The turnout of grandees at the premiere, from fashion's Anna Wintour to former New York police commissioner Ray Kelly, seemed to settle the debate over whether support for him would be withheld after allegations of child molestation were renewed in the New York Times this year. Allen is more consistently successful now than at any point in his five-decade career.

Nevertheless, it has been a rocky year. In February, Allen was publicly challenged by his adopted daughter Dylan Farrow, who reiterated claims – first levelled by Mia Farrow in the early 1990s – that Allen had sexually molested her. The claims came as Allen was about to receive a lifetime award at the Golden Globes. Allen rejected the accusation, saying that a previous police investigation had cleared him, and his statement would be his "final word on this entire matter".

Last week he dismissed a suggestion that audiences might be hit. "I don't think anyone has ever not come to a film of mine they thought they would enjoy," he told the New York Times. "Nothing keeps them away if they think they'll enjoy the film. And if they don't think they'll enjoy the film, nothing we can do ever brings them in."

He seems to have won the public relations battle, however. One veteran film agent said last week that it was significant that New York society had turned out. The original accusations had been a professional disaster for Allen, but their repetition seemed to damage ex-wife Mia Farrow – who is now perceived by some as the vengeful ex-partner – more.

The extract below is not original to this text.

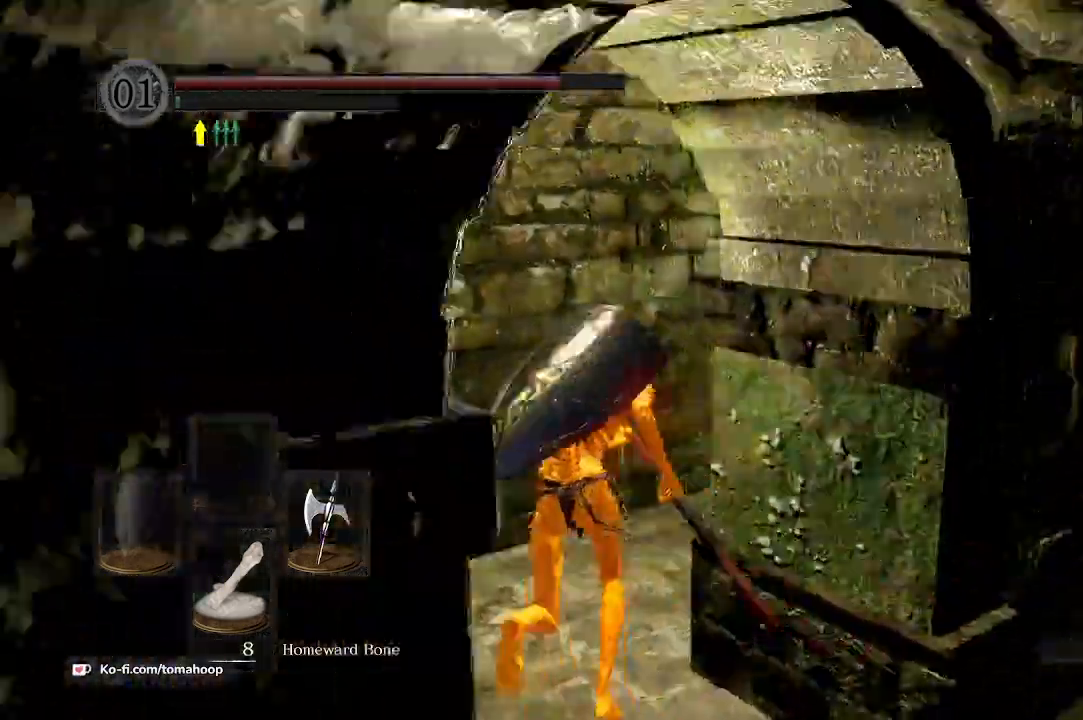
{"buttons": ["B"], "left_stick": "up", "right_stick": "center", "events": [[333, "right_stick", "center"]]}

Meanwhile, Allen shows no sign of reducing his workload. Magic in the Moonlight, set on the Côte d'Azur in the 1920s and starring Colin Firth as a celebrated illusionist and Emma Stone as a would-be medium, comes in the wake of Midnight in Paris and To Rome with Love. Then there was Blue Jasmine, which earned Cate Blanchett a best actress Oscar. Each film was comfortably profitable, with Midnight in Paris taking $173m at the box office.

The movie industry has ignored calls from Farrow to boycott Allen's films; he is currently at work on a new picture starring Stone and Joaquin Phoenix, and more are being readied.

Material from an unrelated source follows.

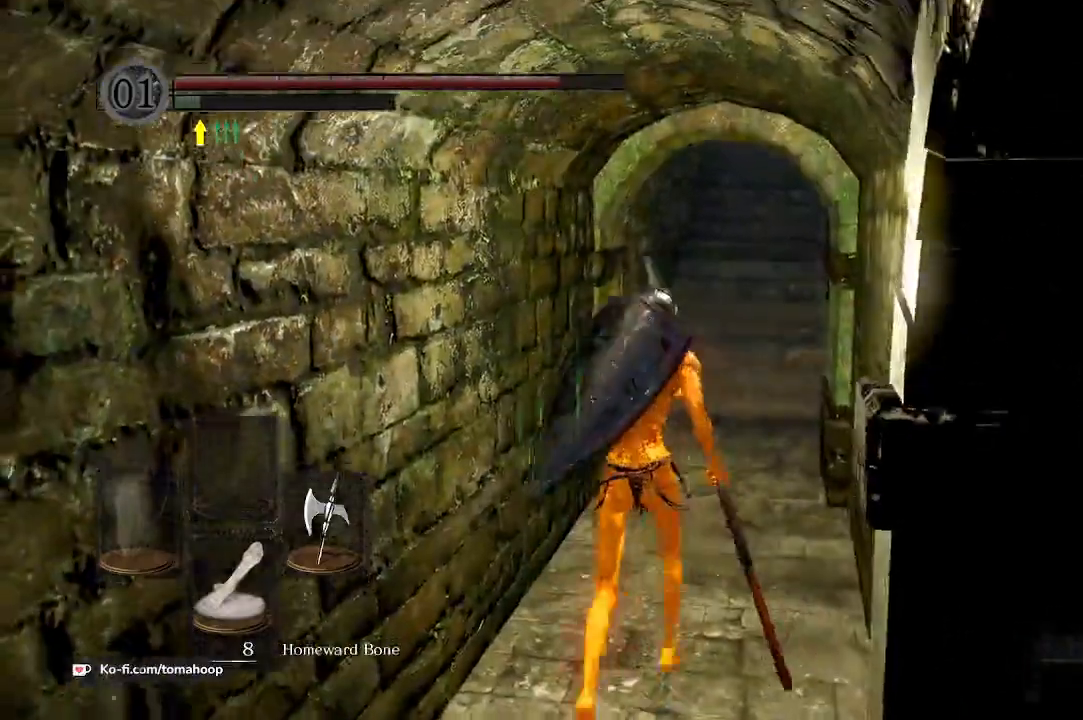
{"buttons": [], "left_stick": "up", "right_stick": "center", "events": [[133, "right_stick", "up-right"], [167, "B", "up"], [233, "right_stick", "up"], [367, "right_stick", "center"]]}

While critical notices won't be published until next week, the latest film is clearly highly personal. Allen briefly performed as an illusionist. He told the Observer the film was inspired by a story he had read about the fraudulent spiritualists that the illusionist Harry Houdini was committed to exposing.

Allen is a storyteller, says David Thomson, critic and author of The New Biographical Dictionary of Film. While this may not be one of his best, "that doesn't mean that next year he won't make a very good one. Like any storyteller, some work and some don't. But why on earth do actors line up to work with him? The answer is, of course, because he's become such an institution that it is a badge of credit – almost a rite of passage – to work with him."

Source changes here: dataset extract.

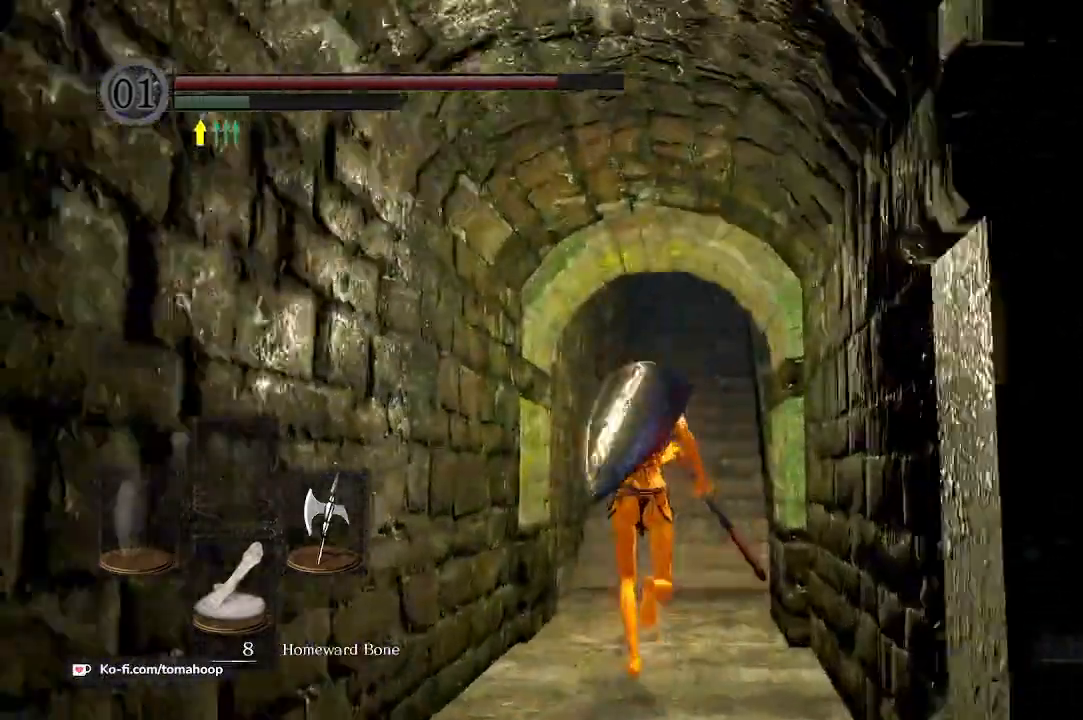
{"buttons": [], "left_stick": "up", "right_stick": "center", "events": []}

According to Firth, it would be mad not to exploit the years of craft contained in one directorial brain. "His writing, how he conceives characters and the plots he places them in, flatter actors," he said. Magic in the Moonlight, with Cole Porter's You Do Something to Me as its repeating soundtrack, also revisits the director's nostalgia for the elegance and aesthetics of past times.

For a director as dedicated to his work as Allen, an investigation – at 78 – into questions of spirituality and rationality is what makes the film more interesting, says Thomson: "It's a condition of creative work that creative people have great difficulties with life, so they find something that seems lifelike. He has a niche and an audience, and he makes films for a certain budget that gets enough of an audience so he can do what he wants."

That may also go to explain why Allen has never embraced Hollywood: "A natural storyteller like him could have earned a lot more money working in Hollywood, and I'm sure he enjoys it when a film does well, but I don't think that's what pushes him on." Allen, he adds, has restored himself professionally. In spirit, he's the same sceptical, neurotic character he's always been.

"I'm like Blanche DuBois," Allen said in his recent New York Times interview. "I hope in life that there's a certain amount of magic. Unfortunately, there's not enough. There are little, sporadic things one could think of as magical. But for the most part, it's grim reality."

• This article was amended on 19 July to attribute Woody Allen's quotes to the New York Times.